Joint Topology-Applied Math Seminar-An Introduction to Optimization on Manifolds
TIME: Friday, 3/1, 2-3pm
LOCATION: Philips 640
TITLE: An Introduction to Optimization on Manifolds
SPEAKER: Pierre-Antoine Absil (University of Louvain)
ABSTRACT: This talk gives an introduction to the area of optimization on manifolds - also termed Riemannian optimization - and its applications in engineering and the sciences. Such applications arise when the optimization problem can be formulated as finding an optimum of a real-valued cost function defined on a smooth nonlinear search space. Oftentimes, the search space is a "matrix manifold", in the sense that its points admit natural representations in the form of matrices.
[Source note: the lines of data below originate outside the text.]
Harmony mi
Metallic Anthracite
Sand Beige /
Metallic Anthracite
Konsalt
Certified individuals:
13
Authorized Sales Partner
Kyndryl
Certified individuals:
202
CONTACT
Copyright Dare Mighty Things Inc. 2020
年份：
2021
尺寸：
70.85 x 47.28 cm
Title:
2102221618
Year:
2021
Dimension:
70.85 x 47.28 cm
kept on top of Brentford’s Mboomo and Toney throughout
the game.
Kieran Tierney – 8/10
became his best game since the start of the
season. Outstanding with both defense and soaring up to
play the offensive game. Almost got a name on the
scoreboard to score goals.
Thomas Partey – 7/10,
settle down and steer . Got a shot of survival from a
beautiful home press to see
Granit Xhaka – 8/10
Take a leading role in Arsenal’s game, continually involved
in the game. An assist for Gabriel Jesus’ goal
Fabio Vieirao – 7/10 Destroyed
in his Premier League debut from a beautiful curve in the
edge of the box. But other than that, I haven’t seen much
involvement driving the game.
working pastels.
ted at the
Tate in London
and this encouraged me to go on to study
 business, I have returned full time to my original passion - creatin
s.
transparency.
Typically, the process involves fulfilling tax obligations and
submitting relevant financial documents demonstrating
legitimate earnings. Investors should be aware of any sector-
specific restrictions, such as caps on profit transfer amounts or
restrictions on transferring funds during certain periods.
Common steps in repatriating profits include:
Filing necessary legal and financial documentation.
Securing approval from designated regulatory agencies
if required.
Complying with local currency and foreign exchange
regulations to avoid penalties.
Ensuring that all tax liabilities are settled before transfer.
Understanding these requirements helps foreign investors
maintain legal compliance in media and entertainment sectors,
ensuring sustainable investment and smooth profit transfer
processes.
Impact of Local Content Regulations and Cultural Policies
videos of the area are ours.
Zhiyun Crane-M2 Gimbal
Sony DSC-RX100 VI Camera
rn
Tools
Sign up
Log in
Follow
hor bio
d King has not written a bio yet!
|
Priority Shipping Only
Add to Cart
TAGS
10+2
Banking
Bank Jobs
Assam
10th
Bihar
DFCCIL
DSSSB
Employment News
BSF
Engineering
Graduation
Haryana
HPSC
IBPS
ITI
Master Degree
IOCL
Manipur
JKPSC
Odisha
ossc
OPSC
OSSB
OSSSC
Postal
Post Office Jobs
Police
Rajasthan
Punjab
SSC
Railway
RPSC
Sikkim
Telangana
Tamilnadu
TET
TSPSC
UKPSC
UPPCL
In most cases, the matrix manifold structure is due either to the presence of nonlinear constraints (such as orthogonality or rank constraints), or to invariance properties in the cost function that need to be factored out in order to obtain a nondegenerate optimization problem. Manifolds that come up in applications include the rotation group SO(3) (e.g., for the generation of rigid body motions from sample points), the set of fixed-rank matrices (appearing for example in low-rank models for recommender systems), the set of 3x3 symmetric positive-definite matrices (e.g., for the interpolation and denoising of diffusion tensors in brain imaging), and the shape manifold (involved notably in morphing tasks).
In recent years, the practical importance of optimization problems on manifolds has stimulated the development of geometric optimization algorithms that exploit the differential structure of the manifold search space. In this talk, we give an overview of geometric optimization algorithms and their applications, with an emphasis on the underlying geometric concepts.